■ WHAT TO PRODUCE: Switch "مکبث" to "هملت" in the lines of the material below, beginning at the line that has "اندوه و شادی است که روساخت و ژرفساخت" and stopping after the line that has "کاستن از بار آنهمه غم و ترسی که بر مخاطب خود". Give back only those lines, with everything else left unchanged.

■ GIVEN INFORMATION:
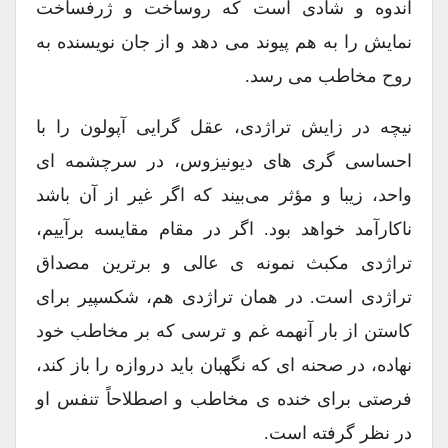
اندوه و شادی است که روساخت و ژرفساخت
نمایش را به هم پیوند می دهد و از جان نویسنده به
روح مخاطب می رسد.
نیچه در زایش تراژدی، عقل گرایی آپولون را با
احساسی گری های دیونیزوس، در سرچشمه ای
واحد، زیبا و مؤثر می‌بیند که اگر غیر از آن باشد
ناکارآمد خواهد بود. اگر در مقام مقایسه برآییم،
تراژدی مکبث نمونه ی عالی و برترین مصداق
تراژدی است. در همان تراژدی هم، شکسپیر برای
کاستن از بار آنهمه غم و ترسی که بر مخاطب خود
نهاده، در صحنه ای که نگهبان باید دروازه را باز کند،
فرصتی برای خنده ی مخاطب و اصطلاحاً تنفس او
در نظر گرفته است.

...

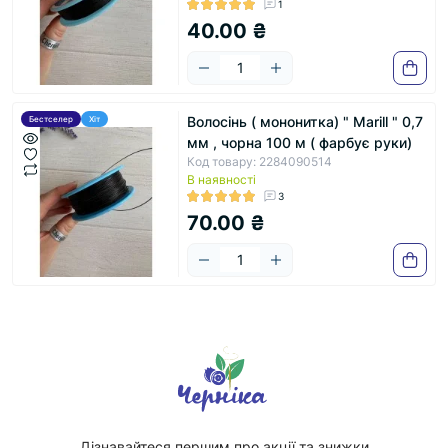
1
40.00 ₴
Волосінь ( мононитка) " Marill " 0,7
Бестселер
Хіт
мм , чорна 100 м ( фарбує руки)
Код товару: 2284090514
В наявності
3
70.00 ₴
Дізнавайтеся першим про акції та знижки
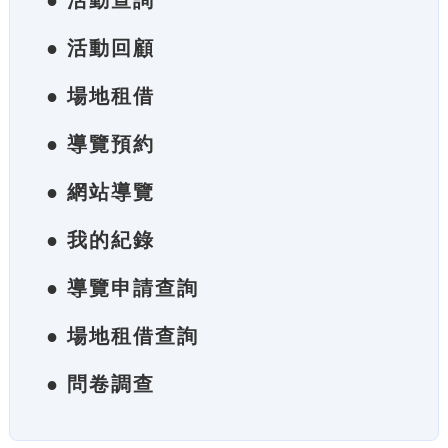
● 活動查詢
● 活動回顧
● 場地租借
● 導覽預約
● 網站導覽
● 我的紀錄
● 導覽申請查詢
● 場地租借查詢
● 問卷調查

...

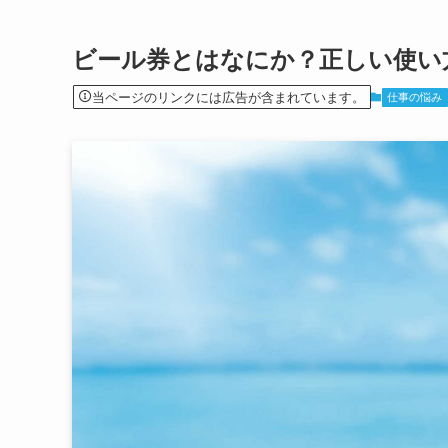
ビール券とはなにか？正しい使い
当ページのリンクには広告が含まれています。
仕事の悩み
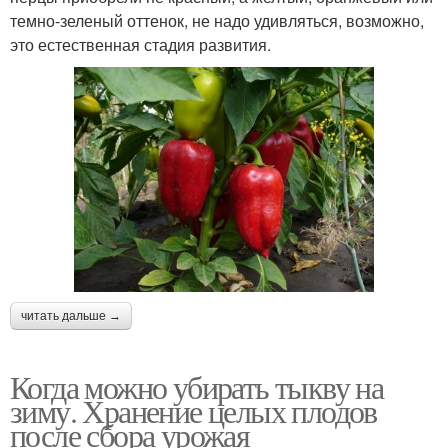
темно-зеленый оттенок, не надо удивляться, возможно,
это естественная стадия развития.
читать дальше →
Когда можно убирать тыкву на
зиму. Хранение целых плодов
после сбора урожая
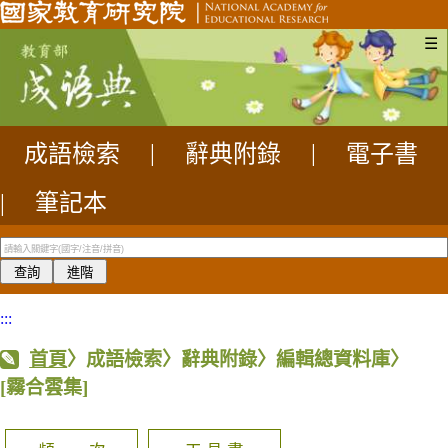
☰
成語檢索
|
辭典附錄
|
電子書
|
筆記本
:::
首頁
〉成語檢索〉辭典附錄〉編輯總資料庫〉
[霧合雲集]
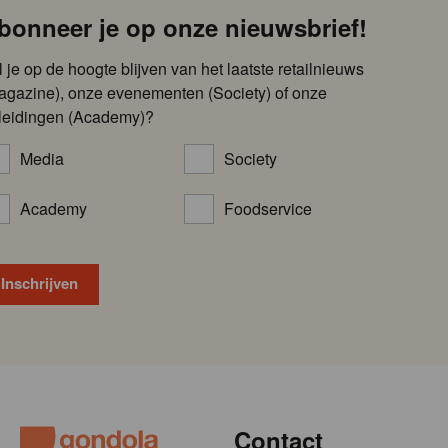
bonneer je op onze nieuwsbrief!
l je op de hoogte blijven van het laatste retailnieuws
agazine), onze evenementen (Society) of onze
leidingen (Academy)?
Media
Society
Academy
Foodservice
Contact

■ YOUR RESPONSE:
اندوه و شادی است که روساخت و ژرفساخت
نمایش را به هم پیوند می دهد و از جان نویسنده به
روح مخاطب می رسد.
نیچه در زایش تراژدی، عقل گرایی آپولون را با
احساسی گری های دیونیزوس، در سرچشمه ای
واحد، زیبا و مؤثر می‌بیند که اگر غیر از آن باشد
ناکارآمد خواهد بود. اگر در مقام مقایسه برآییم،
تراژدی هملت نمونه ی عالی و برترین مصداق
تراژدی است. در همان تراژدی هم، شکسپیر برای
کاستن از بار آنهمه غم و ترسی که بر مخاطب خود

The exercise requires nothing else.